Task objective: A word-for-word retyping of the listing below is required, with the pictures dropped.

Provided data:

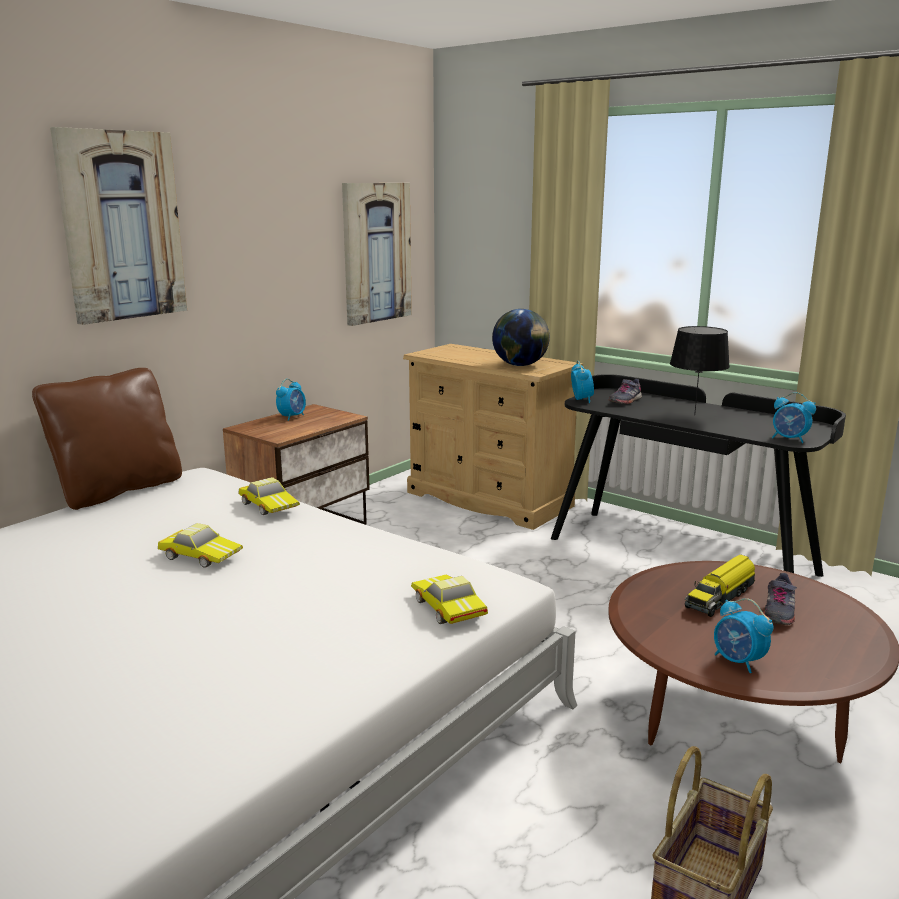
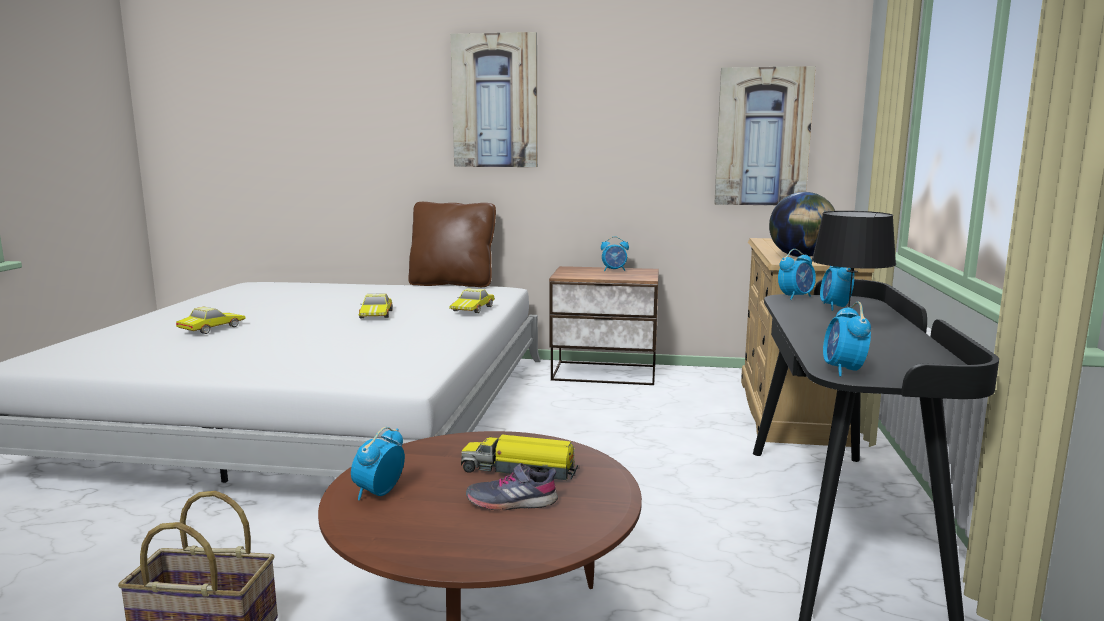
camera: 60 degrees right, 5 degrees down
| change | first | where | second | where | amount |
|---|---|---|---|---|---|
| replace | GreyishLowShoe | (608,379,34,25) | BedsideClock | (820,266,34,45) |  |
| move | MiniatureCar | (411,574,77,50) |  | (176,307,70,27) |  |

Result of the task:
camera: 60 degrees right, 5 degrees down
| change | first | where | second | where | amount |
|---|---|---|---|---|---|
| replace | GreyishLowShoe | (608,379,34,25) | BedsideClock | (820,266,34,45) |  |
| move | MiniatureCar | (411,574,77,50) |  | (176,307,70,27) |  |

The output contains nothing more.